On the return journey watch out for the pet section before you proceed to check in, we missed it the first time.


----------



## CliffyP (Dec 19, 2008)

Briarose said:


> Hi its so easy, we just sit in the MH with our two dogs. They don't have to be secured or in a cage unless you personally wish them to be.
> 
> There is hardly that much movement and it is similiar to being parked up somewhere.
> 
> On the return journey watch out for the pet section before you proceed to check in, we missed it the first time.


We missed it as well the first time. Its before the check in barriers and to the right hand side.

When we board we usually have a buttie and a coffee and by the time we have had it, we are out the other end. Its the only way to travel with a pet


----------



## xgx (Oct 14, 2005)

CliffyP said:


> .... usually have a buttie and a coffee....


Snap! (as in 'same as' and not 'scran'  )

(still nowhere near the ironing board yet Nette :roll: )


----------



## Briarose (Oct 9, 2007)

xgx said:


> CliffyP said:
> 
> 
> > .... usually have a buttie and a coffee....
> ...


 :lol: well you are better than me I still haven't had a shower and got dressed :x not a pretty sight LOL


----------



## CliffyP (Dec 19, 2008)

xgx said:


> CliffyP said:
> 
> 
> > .... usually have a buttie and a coffee....
> ...


And you feel such a pratt arferward when they point out the great big paw print and the arrow :lol:


----------



## HeatherChloe (Oct 18, 2009)

Eurotunnel is brilliant with your dog.

On the way out, you just drive onto the train as normal. Dog can be wherever you want, whever you like your dog to be at any time - I got out of the driving seat and went for a lie down on my bed, and so did Chloe. 

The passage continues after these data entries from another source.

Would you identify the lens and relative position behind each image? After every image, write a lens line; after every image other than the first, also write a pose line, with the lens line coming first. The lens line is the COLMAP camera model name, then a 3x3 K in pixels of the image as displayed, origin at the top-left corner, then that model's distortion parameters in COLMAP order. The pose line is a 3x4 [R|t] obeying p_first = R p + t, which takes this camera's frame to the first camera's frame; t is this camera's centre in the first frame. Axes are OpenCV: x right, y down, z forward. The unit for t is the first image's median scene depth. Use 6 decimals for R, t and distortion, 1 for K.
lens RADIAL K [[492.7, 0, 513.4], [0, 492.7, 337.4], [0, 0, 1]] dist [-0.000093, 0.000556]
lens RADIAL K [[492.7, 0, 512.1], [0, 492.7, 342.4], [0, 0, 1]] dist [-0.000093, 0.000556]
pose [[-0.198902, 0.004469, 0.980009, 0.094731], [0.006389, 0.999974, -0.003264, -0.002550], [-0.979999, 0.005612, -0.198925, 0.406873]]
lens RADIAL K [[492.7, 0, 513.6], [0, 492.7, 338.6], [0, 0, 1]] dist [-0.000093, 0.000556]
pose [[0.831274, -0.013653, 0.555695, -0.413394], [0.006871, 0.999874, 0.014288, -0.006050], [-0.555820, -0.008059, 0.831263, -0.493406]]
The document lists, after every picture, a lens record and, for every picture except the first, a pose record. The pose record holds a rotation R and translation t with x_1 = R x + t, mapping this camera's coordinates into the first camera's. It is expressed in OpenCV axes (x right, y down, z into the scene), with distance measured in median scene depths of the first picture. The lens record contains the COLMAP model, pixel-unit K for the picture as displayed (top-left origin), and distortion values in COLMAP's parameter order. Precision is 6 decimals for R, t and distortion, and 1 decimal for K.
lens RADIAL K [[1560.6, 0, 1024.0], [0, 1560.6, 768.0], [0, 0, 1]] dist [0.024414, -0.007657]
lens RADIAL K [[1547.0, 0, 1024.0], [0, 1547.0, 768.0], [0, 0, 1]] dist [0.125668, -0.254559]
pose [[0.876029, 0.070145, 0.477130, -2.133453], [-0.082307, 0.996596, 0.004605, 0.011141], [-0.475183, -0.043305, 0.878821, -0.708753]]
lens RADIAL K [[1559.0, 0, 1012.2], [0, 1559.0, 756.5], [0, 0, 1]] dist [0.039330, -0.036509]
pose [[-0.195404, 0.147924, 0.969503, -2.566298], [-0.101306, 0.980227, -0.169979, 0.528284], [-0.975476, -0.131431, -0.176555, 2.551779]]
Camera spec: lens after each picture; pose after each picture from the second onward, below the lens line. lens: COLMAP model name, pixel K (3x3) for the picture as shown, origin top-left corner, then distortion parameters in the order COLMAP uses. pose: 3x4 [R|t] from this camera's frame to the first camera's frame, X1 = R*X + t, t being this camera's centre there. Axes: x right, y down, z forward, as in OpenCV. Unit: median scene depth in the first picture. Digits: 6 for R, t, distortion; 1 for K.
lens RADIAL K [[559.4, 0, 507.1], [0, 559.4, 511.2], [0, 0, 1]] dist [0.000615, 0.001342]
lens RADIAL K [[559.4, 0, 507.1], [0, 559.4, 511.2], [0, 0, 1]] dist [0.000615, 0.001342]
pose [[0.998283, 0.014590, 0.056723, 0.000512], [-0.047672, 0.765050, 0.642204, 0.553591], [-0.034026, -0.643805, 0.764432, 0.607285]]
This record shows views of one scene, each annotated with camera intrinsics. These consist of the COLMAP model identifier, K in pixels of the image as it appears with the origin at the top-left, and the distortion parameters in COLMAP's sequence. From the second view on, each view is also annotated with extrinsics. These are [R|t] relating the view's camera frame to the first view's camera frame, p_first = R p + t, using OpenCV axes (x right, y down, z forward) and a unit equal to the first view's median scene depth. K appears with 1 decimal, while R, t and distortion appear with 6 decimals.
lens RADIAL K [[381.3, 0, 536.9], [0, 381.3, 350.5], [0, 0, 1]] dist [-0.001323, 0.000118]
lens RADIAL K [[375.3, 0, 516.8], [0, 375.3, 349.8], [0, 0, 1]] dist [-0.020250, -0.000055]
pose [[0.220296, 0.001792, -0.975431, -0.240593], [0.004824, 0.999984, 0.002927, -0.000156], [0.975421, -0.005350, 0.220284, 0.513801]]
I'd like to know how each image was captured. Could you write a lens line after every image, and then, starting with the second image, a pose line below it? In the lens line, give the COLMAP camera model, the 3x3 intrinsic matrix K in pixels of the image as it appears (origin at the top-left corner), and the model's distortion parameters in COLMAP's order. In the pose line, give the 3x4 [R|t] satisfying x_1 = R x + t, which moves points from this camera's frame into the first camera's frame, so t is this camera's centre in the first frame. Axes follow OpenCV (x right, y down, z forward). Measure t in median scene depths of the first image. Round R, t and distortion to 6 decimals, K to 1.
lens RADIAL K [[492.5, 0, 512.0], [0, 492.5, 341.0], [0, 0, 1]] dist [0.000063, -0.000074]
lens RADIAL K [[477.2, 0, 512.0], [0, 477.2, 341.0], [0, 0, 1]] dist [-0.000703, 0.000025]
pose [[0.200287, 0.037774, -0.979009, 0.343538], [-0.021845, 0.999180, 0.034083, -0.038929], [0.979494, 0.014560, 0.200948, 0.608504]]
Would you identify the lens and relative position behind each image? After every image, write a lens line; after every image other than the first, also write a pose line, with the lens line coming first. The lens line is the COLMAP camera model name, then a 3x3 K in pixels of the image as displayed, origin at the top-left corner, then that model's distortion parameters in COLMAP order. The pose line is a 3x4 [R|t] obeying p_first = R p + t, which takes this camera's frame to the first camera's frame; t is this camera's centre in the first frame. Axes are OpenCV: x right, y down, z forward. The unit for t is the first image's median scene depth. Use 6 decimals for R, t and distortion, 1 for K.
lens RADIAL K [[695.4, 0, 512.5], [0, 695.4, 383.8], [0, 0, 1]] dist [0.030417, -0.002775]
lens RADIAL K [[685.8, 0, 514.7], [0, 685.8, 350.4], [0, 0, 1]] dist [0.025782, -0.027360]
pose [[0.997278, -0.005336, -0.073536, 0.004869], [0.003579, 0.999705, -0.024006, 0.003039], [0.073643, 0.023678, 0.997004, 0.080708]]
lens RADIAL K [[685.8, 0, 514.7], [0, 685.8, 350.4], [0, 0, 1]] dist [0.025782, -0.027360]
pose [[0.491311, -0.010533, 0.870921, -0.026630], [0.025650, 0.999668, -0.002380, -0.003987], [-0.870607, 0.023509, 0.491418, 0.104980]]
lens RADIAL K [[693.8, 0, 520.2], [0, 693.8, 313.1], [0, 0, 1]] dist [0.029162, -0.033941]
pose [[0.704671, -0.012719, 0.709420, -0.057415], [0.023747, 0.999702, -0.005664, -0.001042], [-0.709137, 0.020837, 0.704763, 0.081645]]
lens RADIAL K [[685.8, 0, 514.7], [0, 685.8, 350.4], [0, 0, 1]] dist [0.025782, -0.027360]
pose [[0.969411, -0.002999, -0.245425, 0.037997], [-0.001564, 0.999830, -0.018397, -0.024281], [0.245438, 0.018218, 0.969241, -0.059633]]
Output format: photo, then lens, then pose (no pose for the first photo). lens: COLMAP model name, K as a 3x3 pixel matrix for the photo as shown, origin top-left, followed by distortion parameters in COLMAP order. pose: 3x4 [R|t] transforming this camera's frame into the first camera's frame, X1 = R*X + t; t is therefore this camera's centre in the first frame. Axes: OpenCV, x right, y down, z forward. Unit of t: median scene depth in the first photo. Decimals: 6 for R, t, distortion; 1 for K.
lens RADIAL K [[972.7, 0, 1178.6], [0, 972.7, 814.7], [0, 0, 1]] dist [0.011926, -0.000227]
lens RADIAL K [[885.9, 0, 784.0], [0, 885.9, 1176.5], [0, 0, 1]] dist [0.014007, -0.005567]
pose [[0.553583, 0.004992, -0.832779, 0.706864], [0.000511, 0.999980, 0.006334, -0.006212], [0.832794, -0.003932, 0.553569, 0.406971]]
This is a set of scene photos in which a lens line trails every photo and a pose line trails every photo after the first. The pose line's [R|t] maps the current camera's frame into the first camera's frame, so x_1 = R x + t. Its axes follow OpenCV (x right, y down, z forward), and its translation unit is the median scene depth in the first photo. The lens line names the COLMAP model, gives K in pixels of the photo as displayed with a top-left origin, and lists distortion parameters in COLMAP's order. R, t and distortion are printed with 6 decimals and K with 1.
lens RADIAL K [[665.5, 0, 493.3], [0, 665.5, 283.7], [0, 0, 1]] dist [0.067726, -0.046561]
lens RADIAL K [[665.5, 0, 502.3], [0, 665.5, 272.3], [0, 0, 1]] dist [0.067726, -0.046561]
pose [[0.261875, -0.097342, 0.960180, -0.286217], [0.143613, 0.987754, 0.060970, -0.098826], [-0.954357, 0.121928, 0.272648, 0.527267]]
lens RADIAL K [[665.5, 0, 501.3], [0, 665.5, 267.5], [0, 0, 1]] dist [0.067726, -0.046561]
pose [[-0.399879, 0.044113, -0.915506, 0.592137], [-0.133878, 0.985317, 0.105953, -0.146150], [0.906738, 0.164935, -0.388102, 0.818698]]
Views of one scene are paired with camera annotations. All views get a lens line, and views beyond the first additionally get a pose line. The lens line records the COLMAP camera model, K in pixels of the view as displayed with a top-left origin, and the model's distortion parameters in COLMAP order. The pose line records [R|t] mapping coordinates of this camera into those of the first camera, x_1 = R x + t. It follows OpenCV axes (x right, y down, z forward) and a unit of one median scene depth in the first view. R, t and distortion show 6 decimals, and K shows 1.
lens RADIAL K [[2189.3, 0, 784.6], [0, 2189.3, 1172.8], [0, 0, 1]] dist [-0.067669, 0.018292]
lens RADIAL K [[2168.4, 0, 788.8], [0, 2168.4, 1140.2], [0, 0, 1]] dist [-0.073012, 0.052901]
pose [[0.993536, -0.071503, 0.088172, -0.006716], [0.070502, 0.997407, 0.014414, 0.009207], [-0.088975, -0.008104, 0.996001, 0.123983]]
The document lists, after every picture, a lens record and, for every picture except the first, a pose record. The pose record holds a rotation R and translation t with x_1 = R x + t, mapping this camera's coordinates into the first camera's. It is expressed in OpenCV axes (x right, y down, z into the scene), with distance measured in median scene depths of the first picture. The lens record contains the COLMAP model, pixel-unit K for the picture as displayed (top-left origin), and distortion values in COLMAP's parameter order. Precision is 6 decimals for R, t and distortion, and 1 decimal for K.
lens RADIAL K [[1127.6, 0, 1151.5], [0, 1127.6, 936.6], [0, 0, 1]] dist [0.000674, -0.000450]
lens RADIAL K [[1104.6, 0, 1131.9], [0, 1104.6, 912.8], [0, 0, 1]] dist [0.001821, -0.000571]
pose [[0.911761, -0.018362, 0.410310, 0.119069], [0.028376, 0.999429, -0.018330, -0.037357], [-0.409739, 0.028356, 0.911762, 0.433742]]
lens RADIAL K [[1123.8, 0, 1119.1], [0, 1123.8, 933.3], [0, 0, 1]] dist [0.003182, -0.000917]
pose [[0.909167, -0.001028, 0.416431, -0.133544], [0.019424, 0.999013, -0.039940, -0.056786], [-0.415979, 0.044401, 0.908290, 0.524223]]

On the way back, when you get to Calais, you go to the dog passport control - you park outside and walk in with your dog. You show the dog passport, duly stamped by vet the day before, and they hand you the microchip reader to check the dog is who you say he or she is. Then they hand you a thing to show that the dog is all checked and you hang it in your window with the tickety thing. 

It couldn't be easier, and it's the only way to travel abroad with your dog.


----------